## Task item
What is the number of lines in these entries that contain "section"? State it alone.

+-------+

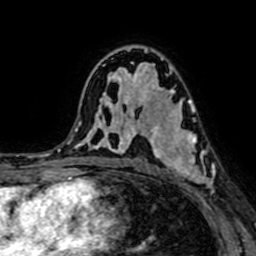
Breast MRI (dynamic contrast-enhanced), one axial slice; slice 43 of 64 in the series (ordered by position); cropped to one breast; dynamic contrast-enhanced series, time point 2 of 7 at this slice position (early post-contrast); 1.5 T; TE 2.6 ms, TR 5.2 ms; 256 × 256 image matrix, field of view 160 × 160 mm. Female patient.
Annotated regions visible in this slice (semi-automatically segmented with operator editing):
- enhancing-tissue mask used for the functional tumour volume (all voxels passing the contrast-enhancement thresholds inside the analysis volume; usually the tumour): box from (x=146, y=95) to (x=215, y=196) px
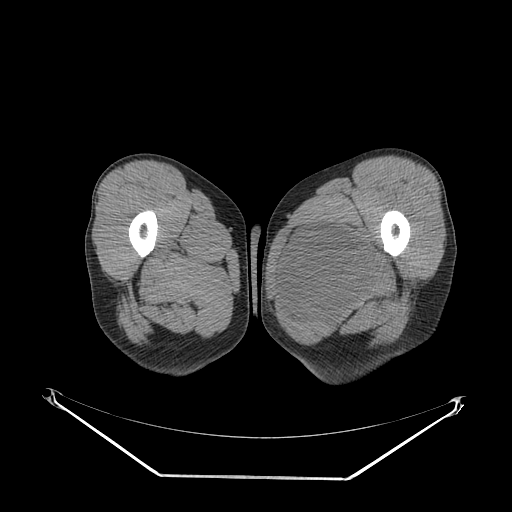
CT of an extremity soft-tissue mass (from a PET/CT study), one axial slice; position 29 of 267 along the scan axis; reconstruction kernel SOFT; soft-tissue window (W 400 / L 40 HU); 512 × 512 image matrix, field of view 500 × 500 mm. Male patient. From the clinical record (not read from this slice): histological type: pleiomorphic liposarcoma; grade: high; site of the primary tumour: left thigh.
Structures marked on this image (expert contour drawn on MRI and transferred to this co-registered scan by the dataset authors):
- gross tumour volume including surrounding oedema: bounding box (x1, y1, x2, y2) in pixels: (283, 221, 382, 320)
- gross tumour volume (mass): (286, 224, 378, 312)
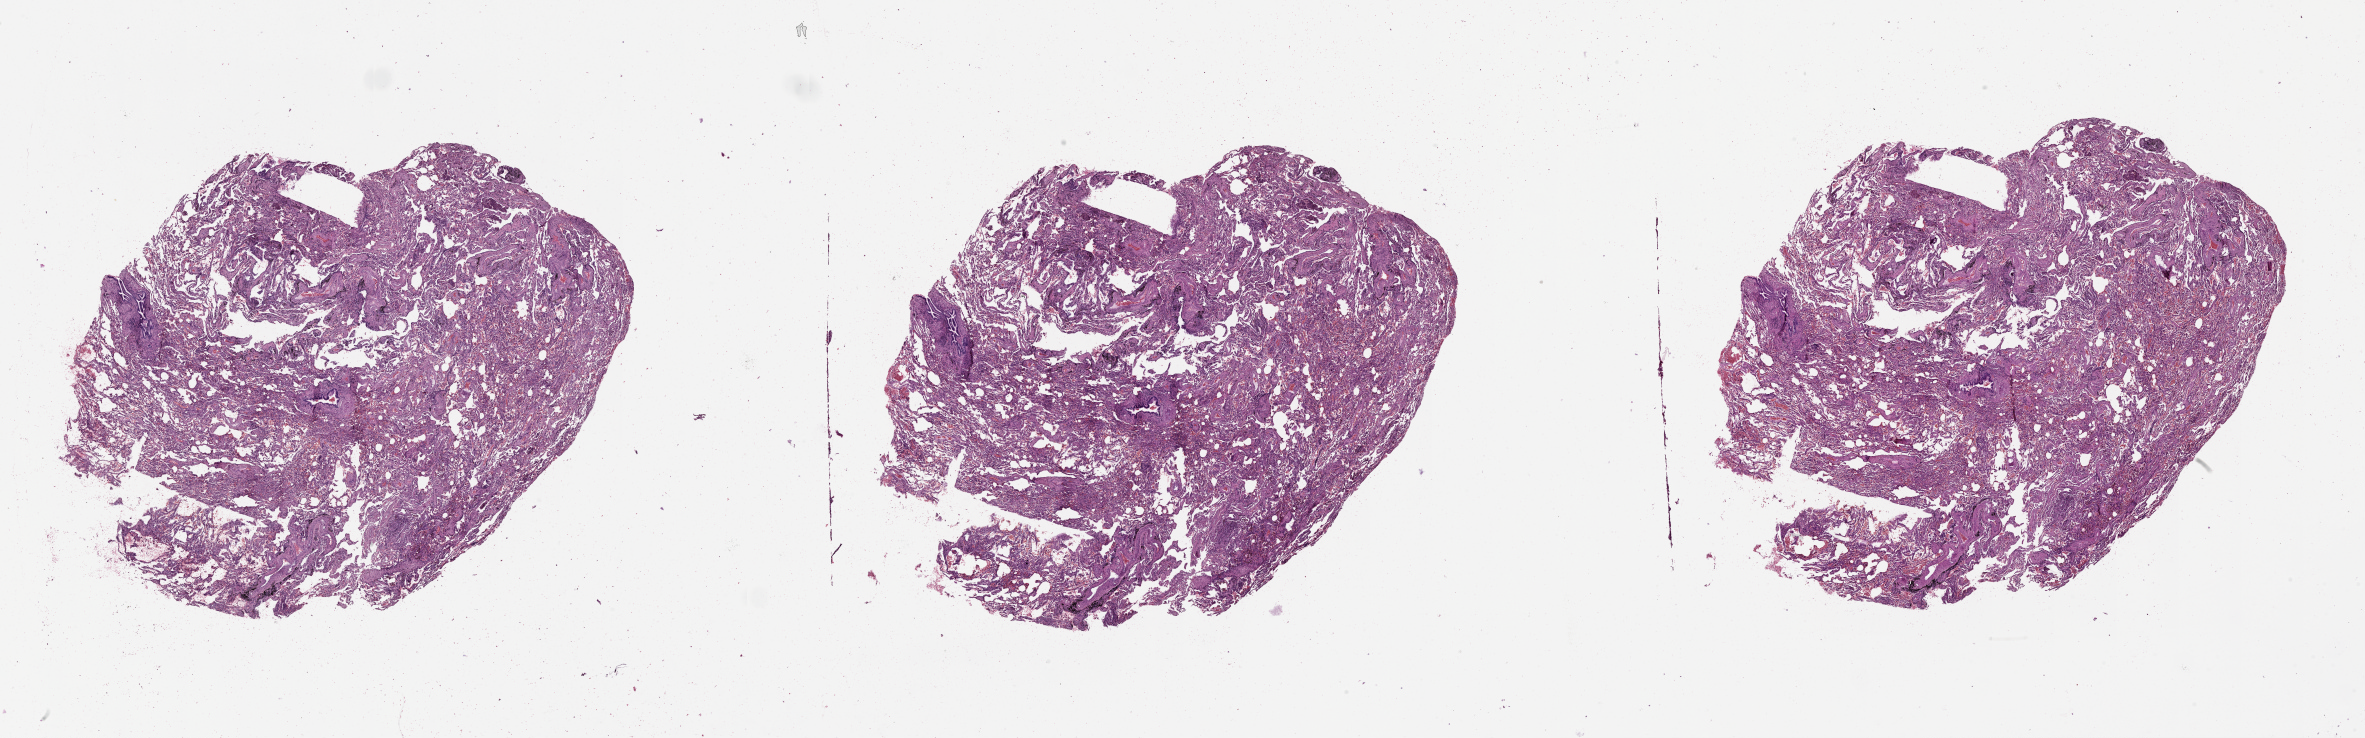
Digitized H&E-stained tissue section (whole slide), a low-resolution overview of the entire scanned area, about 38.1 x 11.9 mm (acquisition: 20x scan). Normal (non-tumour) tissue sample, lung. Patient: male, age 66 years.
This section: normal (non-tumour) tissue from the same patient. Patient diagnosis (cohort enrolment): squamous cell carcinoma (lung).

+-------+

## Solution to this task
2